Maternal perception of weight status in first‐born Australian toddlers aged 12–16 months – the NOURISH and SAIDI cohorts
Child Care Health and Development
Published online on March 21, 2016
Abstract
Background
The preference amongst parents for heavier infants is in contrast to obesity prevention efforts worldwide. Parents are poor at identifying overweight in older children, but few studies have investigated maternal perception of weight status amongst toddlers and none in the Australian setting.
Methods
Mothers (n = 290) completed a self‐administered questionnaire at child age 12–16 months, defining their child's weight status as underweight, normal weight, somewhat overweight or very overweight. Weight‐for‐length z‐score was derived from measured weight and length, and children categorized as underweight, normal weight, at risk overweight or obese (WHO standards). Objective classification was compared with maternal perception of weight status.

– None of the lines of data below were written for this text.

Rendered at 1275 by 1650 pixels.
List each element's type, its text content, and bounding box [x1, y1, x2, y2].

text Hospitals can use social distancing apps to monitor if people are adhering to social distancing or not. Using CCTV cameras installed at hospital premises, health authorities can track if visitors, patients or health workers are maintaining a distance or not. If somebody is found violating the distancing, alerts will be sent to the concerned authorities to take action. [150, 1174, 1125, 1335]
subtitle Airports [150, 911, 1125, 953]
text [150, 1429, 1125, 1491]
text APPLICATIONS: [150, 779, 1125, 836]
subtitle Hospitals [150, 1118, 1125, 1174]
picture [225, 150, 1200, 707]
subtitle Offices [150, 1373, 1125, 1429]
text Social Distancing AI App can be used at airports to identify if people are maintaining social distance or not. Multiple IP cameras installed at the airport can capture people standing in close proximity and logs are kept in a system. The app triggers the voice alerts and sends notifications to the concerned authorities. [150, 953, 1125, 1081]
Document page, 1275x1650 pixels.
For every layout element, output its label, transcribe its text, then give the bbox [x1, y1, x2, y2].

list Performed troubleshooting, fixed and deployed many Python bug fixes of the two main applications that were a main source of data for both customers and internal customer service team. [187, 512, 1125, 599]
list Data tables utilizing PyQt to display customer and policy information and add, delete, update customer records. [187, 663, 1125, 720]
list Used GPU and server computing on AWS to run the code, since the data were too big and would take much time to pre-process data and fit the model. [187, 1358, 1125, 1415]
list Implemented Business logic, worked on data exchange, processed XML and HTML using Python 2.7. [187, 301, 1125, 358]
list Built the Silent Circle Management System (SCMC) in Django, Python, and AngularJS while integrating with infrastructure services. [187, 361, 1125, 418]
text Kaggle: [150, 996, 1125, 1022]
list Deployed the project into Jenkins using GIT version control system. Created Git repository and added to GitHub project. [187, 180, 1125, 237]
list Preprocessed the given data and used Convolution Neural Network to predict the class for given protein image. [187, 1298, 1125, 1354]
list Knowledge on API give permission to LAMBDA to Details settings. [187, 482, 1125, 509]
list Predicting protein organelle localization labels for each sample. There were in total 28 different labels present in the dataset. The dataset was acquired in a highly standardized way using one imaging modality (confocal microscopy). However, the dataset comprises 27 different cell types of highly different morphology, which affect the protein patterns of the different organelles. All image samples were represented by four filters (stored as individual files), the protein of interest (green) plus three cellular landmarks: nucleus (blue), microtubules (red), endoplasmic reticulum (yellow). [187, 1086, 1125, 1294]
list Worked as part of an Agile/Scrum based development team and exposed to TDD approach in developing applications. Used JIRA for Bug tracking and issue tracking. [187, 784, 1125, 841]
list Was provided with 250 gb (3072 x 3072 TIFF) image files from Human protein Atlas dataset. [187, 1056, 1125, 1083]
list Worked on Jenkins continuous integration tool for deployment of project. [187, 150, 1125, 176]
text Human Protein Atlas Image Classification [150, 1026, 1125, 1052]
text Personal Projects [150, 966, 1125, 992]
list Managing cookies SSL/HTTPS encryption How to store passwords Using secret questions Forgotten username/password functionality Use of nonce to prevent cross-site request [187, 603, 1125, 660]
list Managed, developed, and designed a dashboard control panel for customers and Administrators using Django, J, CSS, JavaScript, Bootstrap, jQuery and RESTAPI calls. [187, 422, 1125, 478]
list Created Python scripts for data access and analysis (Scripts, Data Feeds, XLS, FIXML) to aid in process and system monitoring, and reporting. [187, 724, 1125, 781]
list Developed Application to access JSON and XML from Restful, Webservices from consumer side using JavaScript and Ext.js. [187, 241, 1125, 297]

Mean weight‐for‐length z‐score was compared across categories of maternal perception using one‐way ANOVA. Multinomial logistic regression was used to determine child or maternal characteristics associated with inaccurate weight perception.
Results
Most children (83%) were perceived as normal weight. Twenty nine were described as underweight, although none were. Sixty‐six children were at risk of overweight, but 57 of these perceived as normal weight. Of the 14 children who were overweight, only 4 were identified as somewhat overweight by their mother. Compared with mothers who could accurately classify their normal weight child, mothers who were older had higher odds of perceiving their normal weight child as underweight, while mothers with higher body mass index had slightly higher odds of describing their overweight/at risk child as normal weight.
Conclusion
The leaner but healthy weight toddler was perceived as underweight, while only the heaviest children were recognized as overweight. Mothers unable to accurately identify children at risk are unlikely to act to prevent further excess weight gain. Practitioners can lead a shift in attitudes towards weight in infants and young children, promoting routine growth monitoring and adequate but not rapid weight gain.